Opposition Treasury spokesman Steve Thomas said WA taxpayers were entitled to ask if they were benefiting sufficiently from the iron ore-driven windfall of the past few years.

“The people of Western Australia are not getting the level of service in all of those other areas that they should be,” he said. “You shouldn’t have this mountain of wealth and still have problems in health, in education, and particularly in law and justice.

“All of those areas where this government should be performing at a particularly high level, they’re barely getting a pass mark, and in some cases, they’re failing, and that should not be occurring with the level of wealth that this state has.”

The latest big surplus out of the west will provide further ammunition for Mr McGowan’s fellow Labor premiers and treasurers in other states. Both NSW and Victoria have previously queried whether the GST floor put in place by the Turnbull government – which guaranteed WA would retain at least 70c in every dollar of GST revenue it generates – should be maintained.

Mr McGowan cited the threat of changes to the GST when he named himself Treasurer in 2021, and has committed $1.6m in the budget to fund three more Treasury workers who will be dedicated to trying to preserve the current system.

## Recorded data
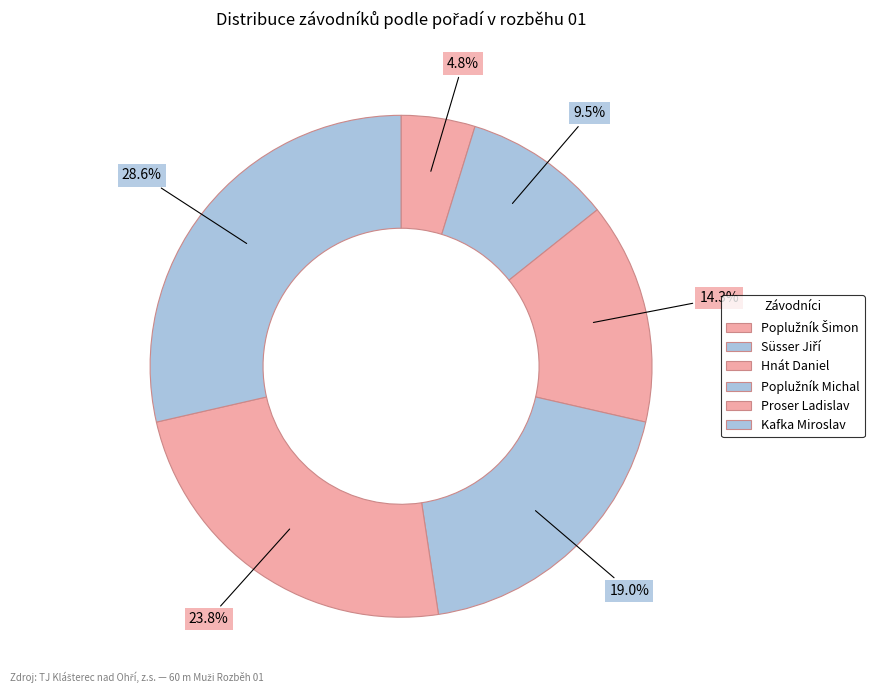

How much of the chart is everything except Süsser Jiří?

90.5%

## Required actions
1) In one to three sentences, explain why Steve Thomas says that poor results in health, education, and law and justice should not be happening, based on the passage on Western Australia's budget surplus.
2) Pick up the passage on Western Australia's budget surplus after its last sentence and keep writing.
The data has no connection to the passage on Western Australia's budget surplus.

## Responses
1) He says the state has a "mountain of wealth" from the iron ore windfall of the past few years. With that level of wealth, he argues, the government should be performing at a high level in those areas instead of barely passing or failing.

2)
“Mark McGowan is making it harder, not easier, to argue that WA should retain its GST by flashing around his wealth and massive surpluses and waving it in the face of eastern states and claiming some sort of credit for it, when the reality is that he has been the beneficiary of an iron ore resources boom unparalleled in our history,” Mr Thomas said.

Aaron Morey, the chief economist at the Chamber of Commerce and Industry of WA, said that prior to the introduction of the GST floor, states were effectively being penalised for letting their mining and oil and gas industries grow.

“The most important thing to remember is it was reformed in the national interest, it was reformed because it incentivises states to develop their economies and their resources,” Mr Morey told The Australian.